As recent articles suggest, banks are also looking for new ways to communicate and serve their customers better. For example, the Amex bot enables you to connect your Amex account to Facebook Messenger to receive notifications related to purchases, card benefits, promotions, etc.

Although these are nice use cases, they do not solve one of the most critical pain points that banks have – customer service. For example, if you want to interact with your bank to make a credit card or loan payment, you would still need to go via one of the traditional routes – app, website, interactive voice response (IVR), or a call to the customer support number. IVR systems are clunky and impersonal, and users often get lost in their complex labyrinth of button-navigated options. Phone calls for such mundane tasks are irritating for customers due to long wait times and are often quite expensive for the businesses to support.

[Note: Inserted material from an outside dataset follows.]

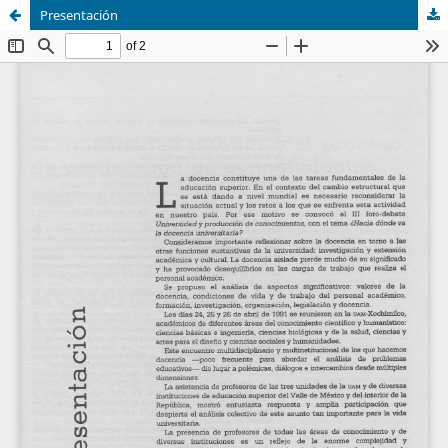
Presentación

Although apps and websites provide an asynchronous channel for customers, they are often expensive to build, maintain and customize across various platforms (iOS vs. android vs. windows), browsers, and form factors. Also, with ever-increasing number of apps, the precious real estate of your phone starts getting cluttered and diminished.

A bot simplifies a lot of this. Bots seamlessly integrate within existing popular channels of communications using simple APIs, thus providing the “build-once-deploy-everywhere” advantage. The UI is relatively simple with a few basic components like choice menus, carousels, and URLs., making them easily adaptable for various organizations in an industry. The main challenge in bot building is conversation design and understanding and responding in natural language, which, in general is a hard problem in the areas of natural language processing (NLP), AI, and machine learning.

So how do you get around this challenge? The key is to first identify common, yet simple, use cases that can be solved by a bot in a step-by-step fashion. For example, the most commonly performed operations during a loan lifecycle are generating monthly statements, instalment/lump-sum payments, loan payoffs, or requests for extensions. Each of these tasks can be clearly explained using a simple step-by-step process without much customization (imagine the steps involved in paying your credit card bill).

So, the first version of the bot can be purely menu driven for addressing these frequent use cases. More complicated processes like loan origination, refinancing, or renewal, that often need human involvement, can be tackled later. Also, the bot can be made smarter progressively, by adding simple layers of NLP, for example, understanding dates/times or simple intents entered via free text.

How Can SAP Support the Bot Wave?

With enterprise offerings in many domains, SAP has robust backend systems with feature sets that address essential business process flows. There are existing, standard, secure enterprise services (APIs) for most processes, which can be used to build bots very quickly. For example, a lending bot that lets consumers perform most common operations via a messaging channel of their choice could be extremely lucrative to small financial organizations that are ready to invest in a core banking backend system but do not have a mobile app to integrate it with, or are looking for ways to improve customer interaction.

In essence, the rich heritage of enterprise backend applications that SAP offers coupled with the right business use case will drive the success for enterprise bots.

All in all, 2016 can be described as the year of bot emergence, and recent trends show that moving forward, there will be considerably more involvement of bots in our daily lives.  Seventy percent of American consumers say they prefer using chatbots to interact with companies for common interactions over other channels. So, bots and companies that cater to such needs will gain and flourish.